O direito da criança portadora de Síndrome de Down à ser acompanhada por professor de apoio especializado na rede pública de ensino

Resumo:


  • A Lei 12.764/2012 assegura direitos a pessoas com Transtorno do Espectro Autista, incluindo o direito a acompanhante especializado quando necessário, mas não menciona explicitamente direitos similares para pessoas com Síndrome de Down.

  • Apesar disso, a educação inclusiva é um direito garantido pela Constituição Federal, pela Lei de Diretrizes e Bases da Educação e pelo Estatuto da Pessoa com Deficiência, exigindo adaptações necessárias para garantir acesso, permanência, participação e aprendizagem em sala de aula regular.

  • A necessidade de um professor de apoio para crianças com Síndrome de Down deve ser avaliada individualmente por um profissional psicopedagogo, e a designação desse apoio deve ser uma medida excepcional, baseada nas condições intelectuais específicas do aluno.

Resumo criado por JUSTICIA, o assistente de inteligência artificial do Jus.

No Judiciário pátrio, avolumam-se demandas que pretendem a designação de professor de apoio especializado, na rede pública de ensino, à criança portadora de Síndrome de Down. O presente artigo pretender ofertar balizas para tais pronunciamentos judiciais.

A Lei 12.764 de 2012, que institui a Política Nacional de Proteção dos Direitos da Pessoa com Transtorno do Espectro Autista, prevê, em seu parágrafo único do art. 3º, que “em casos de comprovada necessidade, a pessoa com transtorno do espectro autista [...] terá direito a acompanhante especializado”.

 

Inexiste, no entanto, semelhante disposição que expressamente assinale este direito à pessoa portadora de Síndrome de Down, o que leva à indagação deste artigo: tal normativa seria extensível a estes?

 

A resposta, aqui, é positiva, mas há que se observar determinados critérios.

## EXERCÍCIO PROPOSTO 1
Extraia do artigo sobre o professor de apoio especializado o trecho que começa nas palavras "Resumo criado por" e vai até "extensível a estes?", inclusive.
## EXERCÍCIO PROPOSTO 2
De acordo com o artigo sobre o professor de apoio especializado, qual lei institui a Política Nacional de Proteção dos Direitos da Pessoa com Transtorno do Espectro Autista?
## EXERCÍCIO PROPOSTO 3
Dê continuidade ao artigo sobre o professor de apoio especializado a partir da última frase apresentada.
O material seguinte provém de outra fonte.

## SEÇÃO DE DADOS
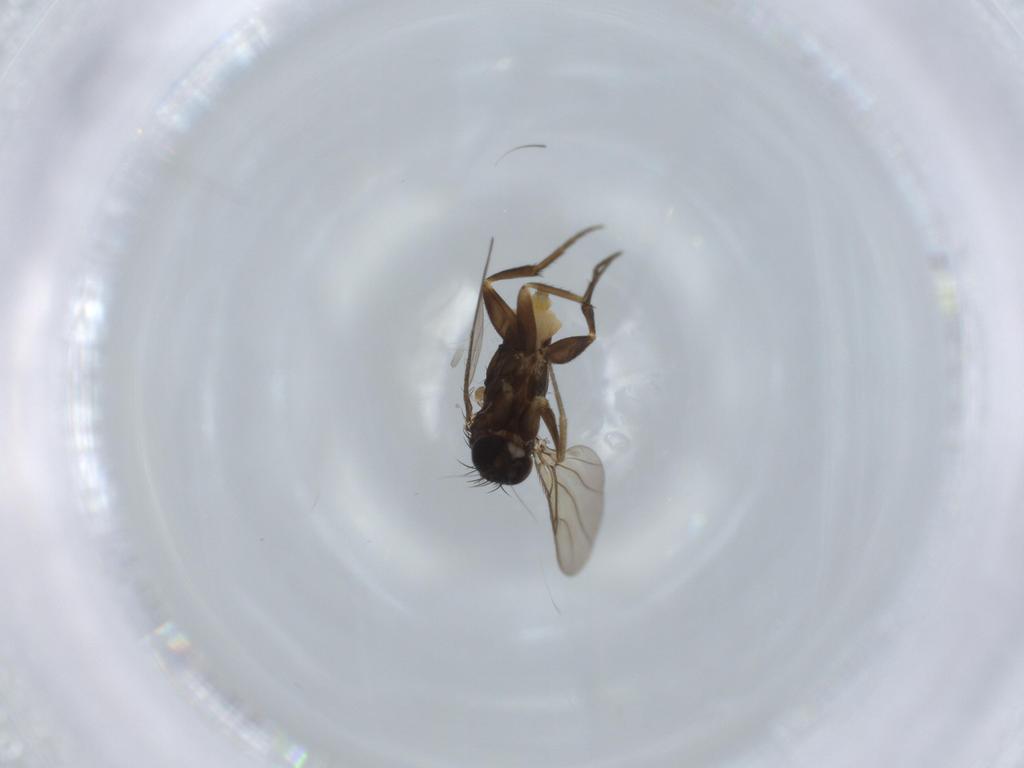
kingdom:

...

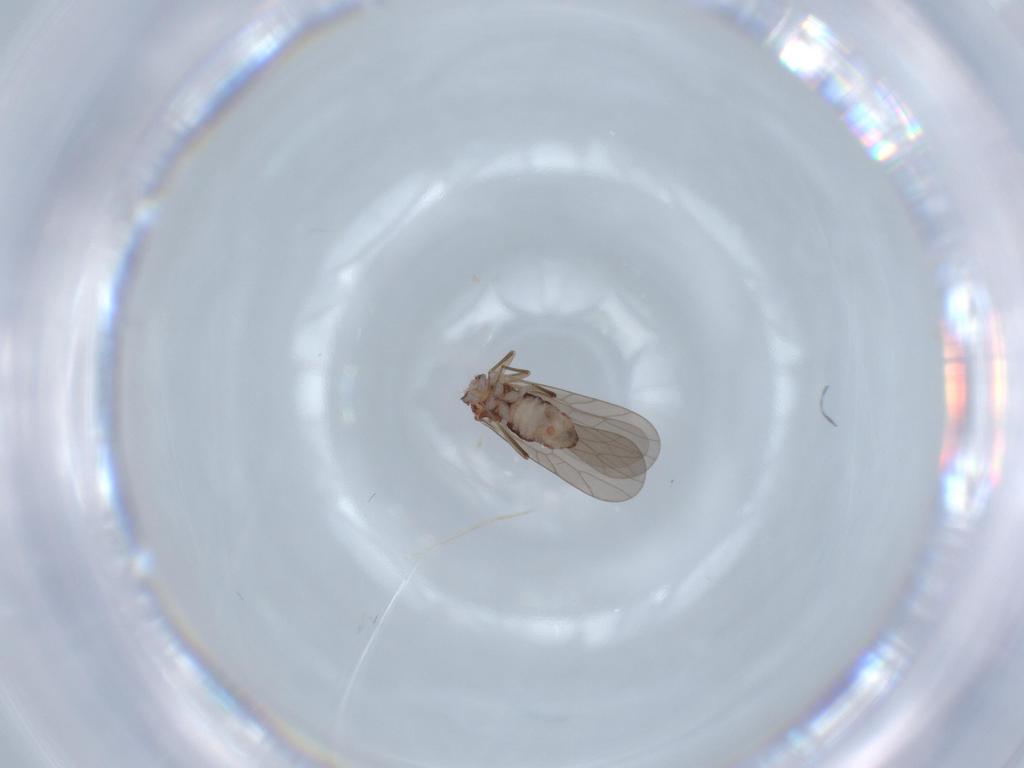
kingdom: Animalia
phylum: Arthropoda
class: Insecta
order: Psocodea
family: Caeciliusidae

==

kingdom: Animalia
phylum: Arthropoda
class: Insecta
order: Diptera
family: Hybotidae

## RESPOSTA ESCRITA 1
Resumo criado por JUSTICIA, o assistente de inteligência artificial do Jus.

No Judiciário pátrio, avolumam-se demandas que pretendem a designação de professor de apoio especializado, na rede pública de ensino, à criança portadora de Síndrome de Down. O presente artigo pretender ofertar balizas para tais pronunciamentos judiciais.

A Lei 12.764 de 2012, que institui a Política Nacional de Proteção dos Direitos da Pessoa com Transtorno do Espectro Autista, prevê, em seu parágrafo único do art. 3º, que “em casos de comprovada necessidade, a pessoa com transtorno do espectro autista [...] terá direito a acompanhante especializado”.

 

Inexiste, no entanto, semelhante disposição que expressamente assinale este direito à pessoa portadora de Síndrome de Down, o que leva à indagação deste artigo: tal normativa seria extensível a estes?

## RESPOSTA ESCRITA 2
A Lei 12.764, de 2012.

## RESPOSTA ESCRITA 3
 

Uma criança com Síndrome de Down tem um impedimento de natureza intelectual que, em interação com barreiras sociais, pode obstruir sua participação plena e efetiva na sociedade em igualdade de condições com as demais pessoas. É, em outras palavras, e com apoio na definição da Lei 13.146 de 2015 (EPD), pessoa com deficiência.

 

A educação a ela prestada deve, consoante a Constituição Federal, a Lei de Diretrizes e Bases da Educação, e o EPD (art. 208, III, da CF; art.  art. 4º, III e art. 58, §1º, da Lei 9394/96; arts. 27 e 28 do Estatuto da Pessoa com Deficiência), ser especializada, contando com as adaptações necessárias a garantir seu acesso, permanência, participação e aprendizagem, de forma inclusiva, em todos os níveis e modalidades de ensino, preferencialmente em sala de aula regular[1].

Densificando estas disposições constitucionais e infraconstitucionais, a Resolução nº 4[2] de 2 de outubro de 2009 do Conselho Nacional da Educação prevê que os alunos com necessidades especiais – transtorno globais do desenvolvimento e altas habilidades/superdotação – devem ser matriculados nas classes comuns de ensino regular, sendo que o atendimento educacional especializado (AEE) a que se refere a legislação acima será realizado, prioritariamente, em salas de recursos multifuncionais, no contraturno[3].

Disso se extrai que a inclusão do aluno com deficiência na sala de aula regular é preferencial à sua colocação em rede especial de ensino (seja sala especial, seja APAE), devendo esta ser utilizada quando o déficit cognitivo que lhe acomete for de tal modo grave que desaconselhe sua pronta inserção no meio social.

 

Ainda, disso se retira que, incluído em sala regular, o atendimento especializado deve ser prestado ao portador de deficiência por meio de aulas no contraturno, na sala de recursos multifuncionais.

 

No entanto, questão fulcral é que, quando tal não se fizer suficiente a garantir o atendimento especializado aos alunos com deficiência e transtornos globais do desenvolvimento, deixando de assegurar o sistema inclusivo de educação, o Estado deve prestar acompanhamento individualizado com professor de apoio, sob pena de negar toda a gama de direitos públicos subjetivos mencionados.

Há, em resumo, um enorme contributo que a criança portadora de Síndrome de Down pode extrair da vivência com os colegas em uma sala de aula regular, que torna desaconselhável sua transferência para a sala especial ou a APAE, mas, ao mesmo tempo, tal infante pode precisar de um apoio suplementar. Para que seu aprendizado seja eficiente, e sua inclusão seja concreta, a criança com Síndrome de Down não raro exigirá uma ajuda adicional em sala de aula, com um professor que, após as lições usuais do regente, trabalhe com estratégias individualizadas de ensino (principalmente repetição e técnicas para prender sua atenção), considerando o déficit intelectual que lhe acomete.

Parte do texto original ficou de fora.